━━━ Material provided

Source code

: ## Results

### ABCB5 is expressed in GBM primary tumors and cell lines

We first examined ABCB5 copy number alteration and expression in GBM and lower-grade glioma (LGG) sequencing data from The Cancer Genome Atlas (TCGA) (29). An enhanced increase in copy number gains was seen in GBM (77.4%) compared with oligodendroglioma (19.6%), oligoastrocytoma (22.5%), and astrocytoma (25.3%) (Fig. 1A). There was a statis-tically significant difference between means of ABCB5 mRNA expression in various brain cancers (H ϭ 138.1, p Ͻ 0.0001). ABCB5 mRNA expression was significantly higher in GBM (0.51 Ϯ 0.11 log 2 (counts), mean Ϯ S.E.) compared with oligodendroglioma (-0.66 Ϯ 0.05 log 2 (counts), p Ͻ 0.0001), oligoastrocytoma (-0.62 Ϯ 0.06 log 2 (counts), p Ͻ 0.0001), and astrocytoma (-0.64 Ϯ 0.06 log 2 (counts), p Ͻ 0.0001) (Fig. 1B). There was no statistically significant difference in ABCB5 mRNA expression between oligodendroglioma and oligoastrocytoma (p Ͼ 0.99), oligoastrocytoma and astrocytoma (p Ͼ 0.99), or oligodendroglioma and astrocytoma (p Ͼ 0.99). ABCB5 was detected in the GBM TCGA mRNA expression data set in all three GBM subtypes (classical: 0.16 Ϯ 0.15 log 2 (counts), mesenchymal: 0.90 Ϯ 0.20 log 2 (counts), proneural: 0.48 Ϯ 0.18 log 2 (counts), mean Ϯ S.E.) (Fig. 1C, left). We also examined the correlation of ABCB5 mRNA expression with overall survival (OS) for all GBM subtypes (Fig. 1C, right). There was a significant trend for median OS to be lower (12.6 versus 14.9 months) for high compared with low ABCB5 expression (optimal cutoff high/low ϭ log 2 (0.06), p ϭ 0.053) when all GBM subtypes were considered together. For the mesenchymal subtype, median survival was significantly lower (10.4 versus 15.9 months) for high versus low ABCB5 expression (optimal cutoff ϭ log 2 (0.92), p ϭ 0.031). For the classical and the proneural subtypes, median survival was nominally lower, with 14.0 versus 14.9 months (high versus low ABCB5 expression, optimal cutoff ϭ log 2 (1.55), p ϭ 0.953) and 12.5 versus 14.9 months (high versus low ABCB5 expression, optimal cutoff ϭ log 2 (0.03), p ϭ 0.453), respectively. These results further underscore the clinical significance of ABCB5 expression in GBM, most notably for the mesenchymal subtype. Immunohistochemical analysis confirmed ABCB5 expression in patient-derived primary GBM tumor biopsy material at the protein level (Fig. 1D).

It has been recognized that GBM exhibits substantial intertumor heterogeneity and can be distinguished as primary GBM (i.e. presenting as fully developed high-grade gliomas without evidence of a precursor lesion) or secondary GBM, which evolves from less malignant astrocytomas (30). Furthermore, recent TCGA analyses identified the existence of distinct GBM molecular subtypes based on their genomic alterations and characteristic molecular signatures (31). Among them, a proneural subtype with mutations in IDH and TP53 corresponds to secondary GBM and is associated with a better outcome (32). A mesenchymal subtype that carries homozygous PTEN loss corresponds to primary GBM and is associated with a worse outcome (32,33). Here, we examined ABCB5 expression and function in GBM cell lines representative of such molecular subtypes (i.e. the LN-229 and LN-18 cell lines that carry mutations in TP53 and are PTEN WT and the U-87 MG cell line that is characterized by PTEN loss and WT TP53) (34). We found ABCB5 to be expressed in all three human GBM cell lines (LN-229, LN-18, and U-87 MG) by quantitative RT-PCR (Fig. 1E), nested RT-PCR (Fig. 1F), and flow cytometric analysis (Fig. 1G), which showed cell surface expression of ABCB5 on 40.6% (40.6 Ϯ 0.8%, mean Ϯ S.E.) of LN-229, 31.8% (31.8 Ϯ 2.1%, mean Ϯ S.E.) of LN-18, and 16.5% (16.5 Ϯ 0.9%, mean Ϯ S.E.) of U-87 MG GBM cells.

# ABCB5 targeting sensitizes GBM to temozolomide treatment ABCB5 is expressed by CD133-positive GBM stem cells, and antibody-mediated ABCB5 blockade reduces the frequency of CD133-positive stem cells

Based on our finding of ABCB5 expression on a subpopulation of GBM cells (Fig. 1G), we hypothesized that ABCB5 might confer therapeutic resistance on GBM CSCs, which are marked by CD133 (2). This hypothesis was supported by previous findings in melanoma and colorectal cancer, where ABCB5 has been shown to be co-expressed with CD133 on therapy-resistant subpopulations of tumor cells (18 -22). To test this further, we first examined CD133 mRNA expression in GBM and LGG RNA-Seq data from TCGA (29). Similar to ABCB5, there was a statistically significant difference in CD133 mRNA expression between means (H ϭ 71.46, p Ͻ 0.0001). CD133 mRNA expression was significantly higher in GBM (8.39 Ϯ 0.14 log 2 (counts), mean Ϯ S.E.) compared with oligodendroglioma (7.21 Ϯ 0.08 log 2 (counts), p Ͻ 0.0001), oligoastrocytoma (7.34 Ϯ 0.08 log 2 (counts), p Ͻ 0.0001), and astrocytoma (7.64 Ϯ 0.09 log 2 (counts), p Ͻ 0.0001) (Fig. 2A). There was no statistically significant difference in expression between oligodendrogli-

━━━━━━

● Goal of the exercise:
Search the records above for the string "lines" and copy each line that holds it.

● Reply to the exercise:
### ABCB5 is expressed in GBM primary tumors and cell lines
It has been recognized that GBM exhibits substantial intertumor heterogeneity and can be distinguished as primary GBM (i.e. presenting as fully developed high-grade gliomas without evidence of a precursor lesion) or secondary GBM, which evolves from less malignant astrocytomas (30). Furthermore, recent TCGA analyses identified the existence of distinct GBM molecular subtypes based on their genomic alterations and characteristic molecular signatures (31). Among them, a proneural subtype with mutations in IDH and TP53 corresponds to secondary GBM and is associated with a better outcome (32). A mesenchymal subtype that carries homozygous PTEN loss corresponds to primary GBM and is associated with a worse outcome (32,33). Here, we examined ABCB5 expression and function in GBM cell lines representative of such molecular subtypes (i.e. the LN-229 and LN-18 cell lines that carry mutations in TP53 and are PTEN WT and the U-87 MG cell line that is characterized by PTEN loss and WT TP53) (34). We found ABCB5 to be expressed in all three human GBM cell lines (LN-229, LN-18, and U-87 MG) by quantitative RT-PCR (Fig. 1E), nested RT-PCR (Fig. 1F), and flow cytometric analysis (Fig. 1G), which showed cell surface expression of ABCB5 on 40.6% (40.6 Ϯ 0.8%, mean Ϯ S.E.) of LN-229, 31.8% (31.8 Ϯ 2.1%, mean Ϯ S.E.) of LN-18, and 16.5% (16.5 Ϯ 0.9%, mean Ϯ S.E.) of U-87 MG GBM cells.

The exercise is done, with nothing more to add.